Indiana
How Auerbach v. Bennett applies in Indiana: state-specific rules, key cases, and bar exam notes for Corporations.
Indiana follows principles similar to those established in Auerbach v. Bennett, emphasizing the business judgment rule and the protection of directors' discretion in making decisions pertaining to the corporation. Indiana courts uphold a high standard of review, presuming that directors act in the best interests of the corporation unless clear evidence of misconduct is presented.
In Indiana, directors are granted a presumption of good faith immunity, and corporate decisions made in good faith are typically not subject to judicial scrutiny.
Reinforced the business judgment rule, stating directors’ decisions can only be overturned upon showing of gross negligence.

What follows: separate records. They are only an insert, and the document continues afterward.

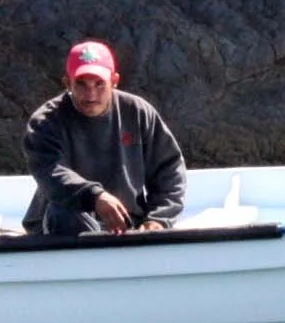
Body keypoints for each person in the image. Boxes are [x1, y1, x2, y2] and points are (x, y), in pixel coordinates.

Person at [22, 40, 186, 236]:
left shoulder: (138, 112)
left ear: (114, 80)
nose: (91, 94)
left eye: (99, 84)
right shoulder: (45, 121)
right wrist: (95, 197)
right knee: (63, 212)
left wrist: (158, 219)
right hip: (62, 223)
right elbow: (50, 172)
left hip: (127, 225)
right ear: (67, 83)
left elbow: (169, 169)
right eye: (81, 84)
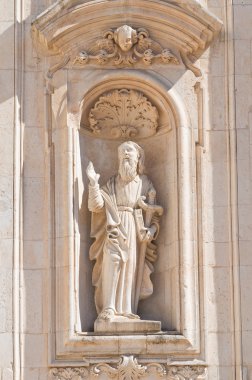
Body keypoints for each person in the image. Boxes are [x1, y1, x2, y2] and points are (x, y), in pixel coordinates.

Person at [86, 141, 161, 320]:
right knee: (113, 261)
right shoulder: (111, 183)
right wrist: (93, 184)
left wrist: (151, 229)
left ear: (138, 158)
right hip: (114, 226)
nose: (125, 155)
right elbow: (95, 206)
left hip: (134, 229)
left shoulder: (144, 183)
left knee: (130, 268)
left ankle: (127, 309)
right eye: (122, 152)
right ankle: (109, 307)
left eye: (129, 151)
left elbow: (154, 213)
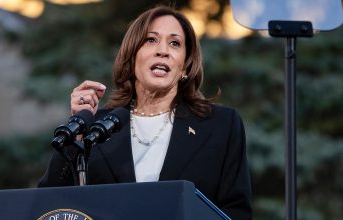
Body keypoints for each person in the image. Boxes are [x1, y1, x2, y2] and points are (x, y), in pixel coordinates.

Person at [38, 5, 252, 219]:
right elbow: (50, 205)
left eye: (175, 43)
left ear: (185, 67)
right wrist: (77, 132)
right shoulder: (98, 128)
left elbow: (235, 211)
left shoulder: (220, 125)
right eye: (151, 40)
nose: (163, 50)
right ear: (132, 57)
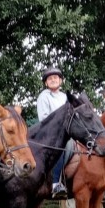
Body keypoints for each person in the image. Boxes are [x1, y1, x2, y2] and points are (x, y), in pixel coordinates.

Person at [36, 66, 69, 198]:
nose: (53, 80)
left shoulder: (65, 96)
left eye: (56, 77)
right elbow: (44, 118)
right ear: (46, 83)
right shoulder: (44, 96)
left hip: (66, 131)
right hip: (50, 132)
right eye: (50, 78)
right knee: (59, 147)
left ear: (61, 81)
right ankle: (55, 183)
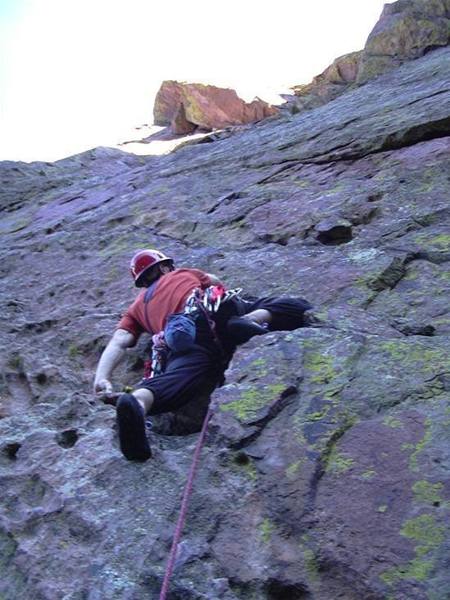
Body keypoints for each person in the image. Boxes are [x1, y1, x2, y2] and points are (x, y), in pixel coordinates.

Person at [94, 248, 315, 462]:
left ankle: (138, 402)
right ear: (163, 268)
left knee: (176, 379)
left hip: (185, 338)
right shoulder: (183, 273)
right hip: (215, 313)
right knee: (293, 306)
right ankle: (252, 319)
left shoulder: (136, 308)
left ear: (141, 282)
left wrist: (101, 378)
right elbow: (215, 281)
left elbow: (119, 341)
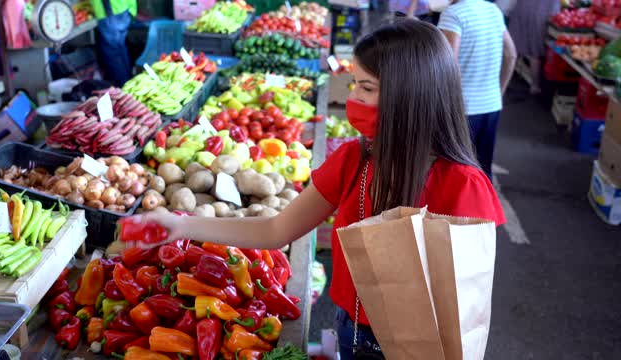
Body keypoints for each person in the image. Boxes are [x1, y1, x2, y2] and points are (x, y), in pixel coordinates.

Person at [136, 19, 506, 359]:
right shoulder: (353, 160)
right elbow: (276, 229)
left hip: (423, 347)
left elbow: (466, 297)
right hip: (352, 333)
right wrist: (182, 225)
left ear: (409, 94)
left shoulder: (463, 186)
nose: (352, 98)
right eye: (354, 83)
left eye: (366, 87)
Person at [438, 0, 517, 180]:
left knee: (457, 171)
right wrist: (499, 92)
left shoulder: (453, 14)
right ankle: (483, 207)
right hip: (491, 105)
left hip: (462, 109)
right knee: (482, 170)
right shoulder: (493, 10)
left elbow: (450, 65)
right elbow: (511, 54)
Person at [508, 0, 561, 94]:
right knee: (534, 53)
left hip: (522, 8)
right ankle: (534, 86)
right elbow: (554, 12)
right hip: (539, 15)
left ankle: (503, 81)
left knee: (513, 49)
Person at [91, 0, 136, 87]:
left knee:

Established that the business judgment rule protects directors from liability if they acted in good faith.
Affirmed the application of Auerbach's principles, emphasizing the importance of business judgment in corporate governance.
Indiana's application of the business judgment rule aligns closely with federal standards but emphasizes the presumption of good faith more strongly. While federal courts also defer to directors' decisions, Indiana courts may provide broader protections for directors against shareholder litigation.
Knowledge of Auerbach v. Bennett and its application in Indiana is crucial for understanding corporate governance, making it relevant for the Indiana bar exam.